*WHAT YOU WILL DO*
From the data that follows, print exactly the lines starting at the one containing "vase [870,302,909,358] ->" and ending at the one containing "none -> donut [439,236,501,281]"; include both of them and nothing more.

*SUPPLIED MATERIAL*

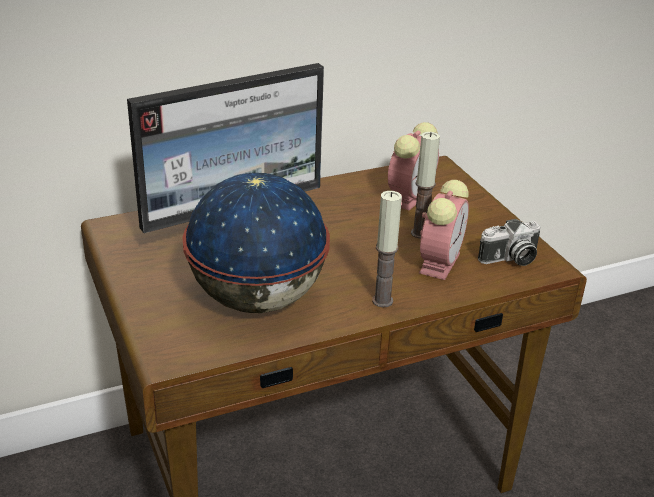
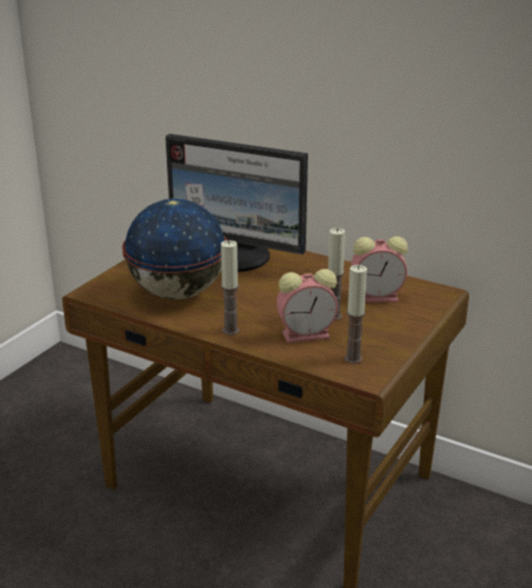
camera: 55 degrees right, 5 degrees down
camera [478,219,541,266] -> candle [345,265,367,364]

---

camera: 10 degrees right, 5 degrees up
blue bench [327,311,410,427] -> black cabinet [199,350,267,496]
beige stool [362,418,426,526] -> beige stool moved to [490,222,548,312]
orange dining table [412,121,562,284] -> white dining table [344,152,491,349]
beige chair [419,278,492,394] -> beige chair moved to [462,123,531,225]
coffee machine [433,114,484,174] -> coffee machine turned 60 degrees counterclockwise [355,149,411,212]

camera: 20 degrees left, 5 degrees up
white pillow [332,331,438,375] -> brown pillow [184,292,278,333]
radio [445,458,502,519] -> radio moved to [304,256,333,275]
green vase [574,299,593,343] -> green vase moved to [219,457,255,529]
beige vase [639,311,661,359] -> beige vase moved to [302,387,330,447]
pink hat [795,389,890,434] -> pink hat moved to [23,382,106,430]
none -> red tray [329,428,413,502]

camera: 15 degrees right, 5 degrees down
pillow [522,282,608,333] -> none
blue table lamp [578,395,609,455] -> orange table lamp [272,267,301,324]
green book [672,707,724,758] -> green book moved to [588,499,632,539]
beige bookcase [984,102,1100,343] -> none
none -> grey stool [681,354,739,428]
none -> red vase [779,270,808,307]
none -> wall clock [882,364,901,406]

--

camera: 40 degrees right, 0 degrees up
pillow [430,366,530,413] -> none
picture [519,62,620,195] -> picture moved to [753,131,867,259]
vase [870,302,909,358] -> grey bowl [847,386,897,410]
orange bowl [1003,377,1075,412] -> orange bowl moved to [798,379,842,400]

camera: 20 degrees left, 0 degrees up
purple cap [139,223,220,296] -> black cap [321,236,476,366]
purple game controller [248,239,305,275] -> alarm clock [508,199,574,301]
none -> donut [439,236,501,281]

*TASK SOLUTION*
vase [870,302,909,358] -> grey bowl [847,386,897,410]
orange bowl [1003,377,1075,412] -> orange bowl moved to [798,379,842,400]

camera: 20 degrees left, 0 degrees up
purple cap [139,223,220,296] -> black cap [321,236,476,366]
purple game controller [248,239,305,275] -> alarm clock [508,199,574,301]
none -> donut [439,236,501,281]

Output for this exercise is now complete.